Beilby also did significant research in Glasgow on the flow of solids, especially on the surface processes taking place when a metal surface is polished. His results were reported in more than a dozen papers from about 1903 onwards. He found that the crystalline structure of the metal is partly broken down, forming a non-crystalline surface layer with glass-like properties. In 1905 he published a comprehensive paper on "Gold in science and in industry" in the Annual Report of the Smithsonian Institution. That same year he visited southern Africa to attend the joint meeting of the British and South African Associations for the Advancement of Science, serving as president of Section B (chemistry). His presidential address on 29 August 1905 in Johannesburg dealt with his research on the metallurgy of gold and iron, particularly with their surface deformation and phase changes. He also discussed the theory of osmosis and dissociation in dilute solutions, with particular reference to gold solutions.
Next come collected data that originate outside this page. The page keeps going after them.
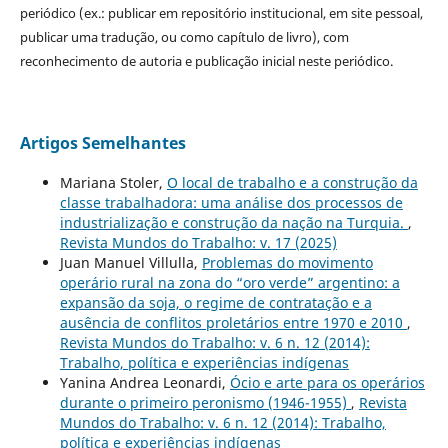
periódico (ex.: publicar em repositório institucional, em site pessoal,
publicar uma tradução, ou como capítulo de livro), com
reconhecimento de autoria e publicação inicial neste periódico.
Artigos Semelhantes
Mariana Stoler,
O local de trabalho e a construção da
classe trabalhadora: uma análise dos processos de
industrialização e construção da nação na Turquia.
,
Revista Mundos do Trabalho: v. 17 (2025)
Juan Manuel Villulla,
Problemas do movimento
operário rural na zona do “oro verde” argentino: a
expansão da soja, o regime de contratação e a
ausência de conflitos proletários entre 1970 e 2010
,
Revista Mundos do Trabalho: v. 6 n. 12 (2014):
Trabalho, política e experiências indígenas
Yanina Andrea Leonardi,
Ócio e arte para os operários
durante o primeiro peronismo (1946-1955)
,
Revista
Mundos do Trabalho: v. 6 n. 12 (2014): Trabalho,
política e experiências indígenas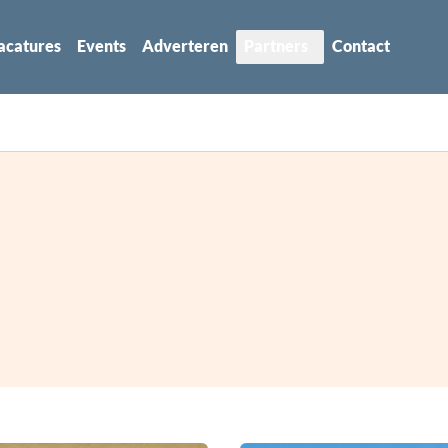
acatures
Events
Adverteren
Partners
Contact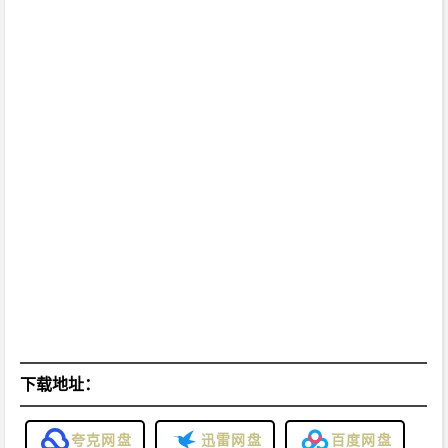
下载地址：
夸克网盘
迅雷网盘
百度网盘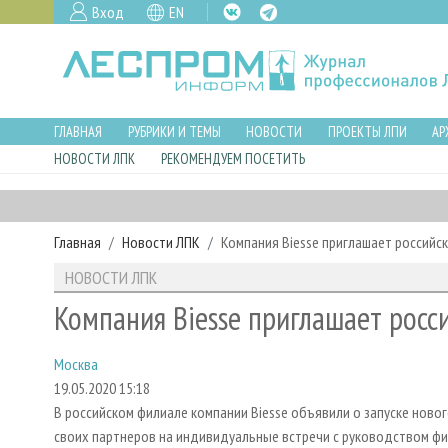
Вход
EN
ГЛАВНАЯ
РУБРИКИ И ТЕМЫ
НОВОСТИ
ПРОЕКТЫ ЛПИ
АР
НОВОСТИ ЛПК
РЕКОМЕНДУЕМ ПОСЕТИТЬ
Главная
Новости ЛПК
Компания Biesse приглашает российс
НОВОСТИ ЛПК
Компания Biesse приглашает росс
Москва
19.05.2020 15:18
В российском филиале компании Biesse объявили о запуске нов
своих партнеров на индивидуальные встречи с руководством фи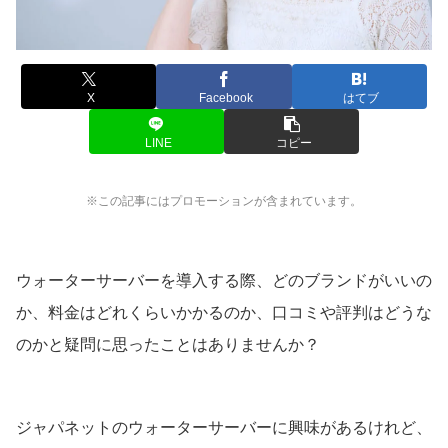
X
Facebook
はてブ
LINE
コピー
※この記事にはプロモーションが含まれています。
ウォーターサーバーを導入する際、どのブランドがいいの
か、料金はどれくらいかかるのか、口コミや評判はどうな
のかと疑問に思ったことはありませんか？
ジャパネットのウォーターサーバーに興味があるけれど、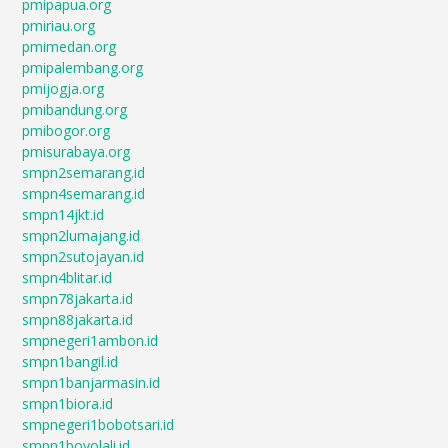
pmipapua.org
pmiriau.org
pmimedan.org
pmipalembang.org
pmijogja.org
pmibandung.org
pmibogor.org
pmisurabaya.org
smpn2semarang.id
smpn4semarang.id
smpn14jkt.id
smpn2lumajang.id
smpn2sutojayan.id
smpn4blitar.id
smpn78jakarta.id
smpn88jakarta.id
smpnegeri1ambon.id
smpn1bangil.id
smpn1banjarmasin.id
smpn1biora.id
smpnegeri1bobotsari.id
smpn1boyolali.id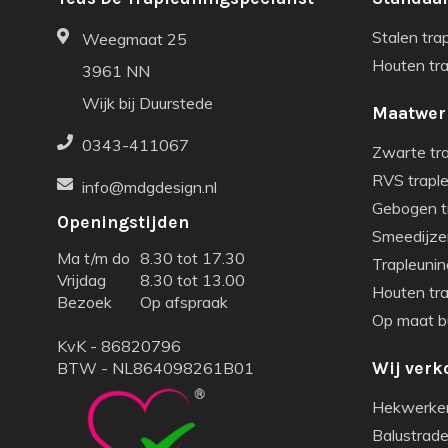
Stalen tra
Weegmaat 25
Houten tr
3961 NN
Wijk bij Duurstede
Maatwer
0343-411067
Zwarte tr
RVS trapl
info@mdgdesign.nl
Gebogen t
Openingstijden
Smeedijze
Ma t/m do
8.30 tot 17.30
Trapleunin
Vrijdag
8.30 tot 13.00
Houten tr
Bezoek
Op afspraak
Op maat bu
KvK - 86820796
BTW - NL864098261B01
Wij verk
Hekwerke
Balustrade 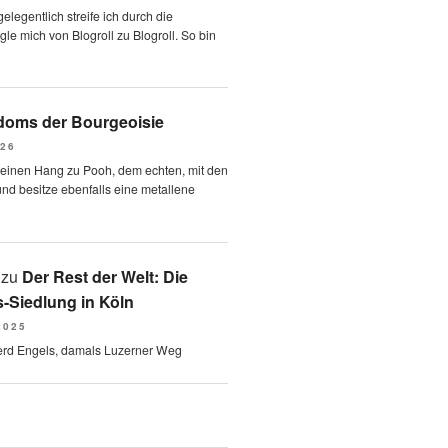
elegentlich streife ich durch die
le mich von Blogroll zu Blogroll. So bin
oms der Bourgeoisie
026
 einen Hang zu Pooh, dem echten, mit den
und besitze ebenfalls eine metallene
zu
Der Rest der Welt: Die
-Siedlung in Köln
2025
erd Engels, damals Luzerner Weg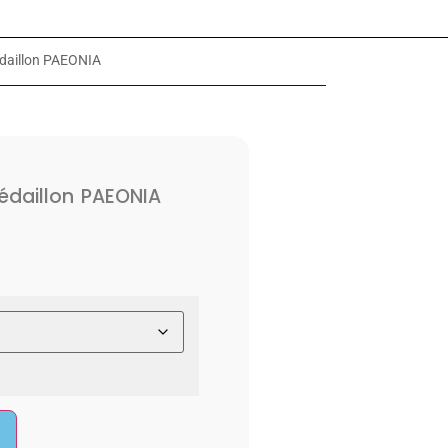
daillon PAEONIA
daillon PAEONIA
In addition, he and Hubert N. Beilby of Glasgow (probably his son) read a joint paper in Cape Town on 17 August on "The influence of phase changes on the tenacity of ductile metals at the ordinary temperature and at the boiling-point of liquid air". Beilby's research in metallurgy led eventually to the publication of his book, Aggregation and flow of solids (London, 1921, 256p).
Beilby was president of the (British) Society of Chemical Industry in 1899, and of the Institute of Chemistry from 1909 to 1912. From 1916 to 1918 he was president of the Institute of Metals. He was elected a fellow of the Royal Society of London in 1906.